Instructions for Policies
The API License does not live in a vacuum, instead it is just one delivery needed to publish an API. Among other required items are price lists, documentation etc. The License refers to such documents. These have been separated from the License itself to prevent it to become too large and complicated given the wide array of variants in which e.g. Technical Documentation can be designed.
The information which an API provider needs to provide to users who have registered their personal data to gain access to an API depends on what the provider plans to do with the data, but the project recommends that the API provider provide, at a minimum, the following information:
- Data concerning the identity of the controller of personal data - In other words, their name, address, telephone numbers and, where applicable, company registration number and email address.
- Data concerning the purpose of the processing - In other words, a description of why the users are being requested to register their personal data and how the data will be processed.
- Potential recipients of data - If the API provider plans to disclose the personal data to a third party (such as a subcontractor, subsidiary or provider of marketing services), the users will be informed which recipients, or categories of recipients, will be entitled to receive the data.
- The right for registered persons to be informed which data is being processed - Section 26 of PUL states that a controller of personal data is obliged to inform each person who applies (free of charge and once per calendar year) whether personal data relating to the applicant is being processed or not. An API provider should provide information concerning this right and who the users should contact to exercise such right.
- The right for registered persons to have incorrectly processed data corrected, blocked or deleted - Section 28 of PUL states that a controller of personal data is obliged, at the request of a registered person and as soon as possible, to correct, block or delete incorrectly processed personal data.

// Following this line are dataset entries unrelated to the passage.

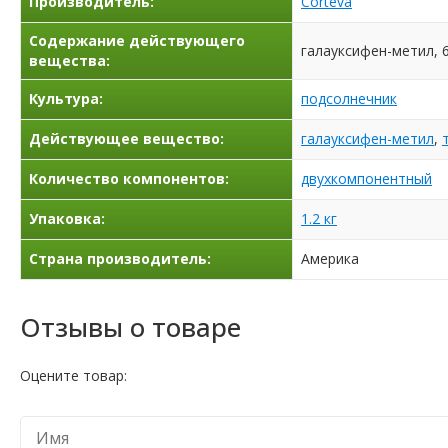
Производитель:
Corteva
Содержание действующего
галауксифен-метил, 6
вещества:
Культура:
подсолнечник
Действующее вещество:
галауксифен-метил
,
Количество компонентов:
двухкомпонентный
Упаковка:
1.2 кг
Страна производитель:
Америка
Отзывы о товаре
Оцените товар:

An API provider should provide information concerning this right and who the users should contact to exercise such right.
The project recommends that the API provider provide, at a minimum, the following information:
- A description of the various types of technical modifications which can be made to the API (e.g. modifications to the call structure, security-related modifications, etc.), including the differences between the various types of modifications.
- The manner in which the users will be informed of various planned technical modifications (email, Twitter, notice on the website?)
- The amount of advance notice the users will be given of various planned technical modifications.
- The possibility of sharing the API’s road map, i.e. when new functions are planned to be released also further down the line.
- Where the API provider produces new versions of the API - how long will old versions remain after a new version has been launched?
- The manner in which users will be informed of shutdowns and serious problems.
- The manner in which users will be informed of changes to the terms and conditions of the licence for the API.
- The amount of advance notice the users will be given of planned changes to the terms and conditions of the licence for the API.
We will inform you (as a user) with as much advance notice as possible of any modifications to one of our APIs. Our aim is to inform you as follows:
- Notice of a major modification to an API will be given at least three months before the modification takes effect, by email to the email address you used to register your account. “Major modification” means a modification which may either disrupt services which use the API or require modifications to the implementation of such services, for example where the API’s interface is modified in a way which results in existing code no longer being compatible.
- Notice of a minor modification will be given in the API’s documentation no later than the date on which the modification is launched. “Minor modification” means a modification which is not a major modification and which does not affect existing developed services.
- Emergency modifications (such as due to security problems) will be launched as soon as possible and communicated on our website. We aim to give notice of emergency modifications before a modification is launched, but occasionally we may not be able to provide information concerning an emergency modification until after it has been launched.
- Notice of any shutdowns or problems in respect of an API will be given by means of a notice on our website and, where we consider it appropriate, by email to the email address you used to register your account.
- Notice that we will be completely removing an existing API will be given at least three months before this takes place by email to the email address you used to register your account.
- Notice of changes to the terms and conditions of the licence will be given by means of publishing a new version of the licence on our website no later than three months before the new version enters into force.
Since technical documentation can be drafted in many different ways, no proposals are provided as examples, but the project recommends that the API provider provide, at a minimum, the following information:
- Data format.
- Requirements for keys (if any).
- Technical specification relating to the call structure (question and answer format, frequently asked questions (FAQs)).
- Information concerning response times and possible ways in which the question can be optimised to allow for shorter response times.
- Possible requirements as to how services which use the API should be structured, including any limitations and/or requirements concerning caching, storage, copying and updates.
- Any limitations on the number of questions per key/service.
- Information concerning terms and how various terms in the information are defined (metadata).
- Which error messages can be provided and what they mean.
- Available code library.
- Testing possibilities (e.g. API console or testing environment).
- Any possible support from the API provider.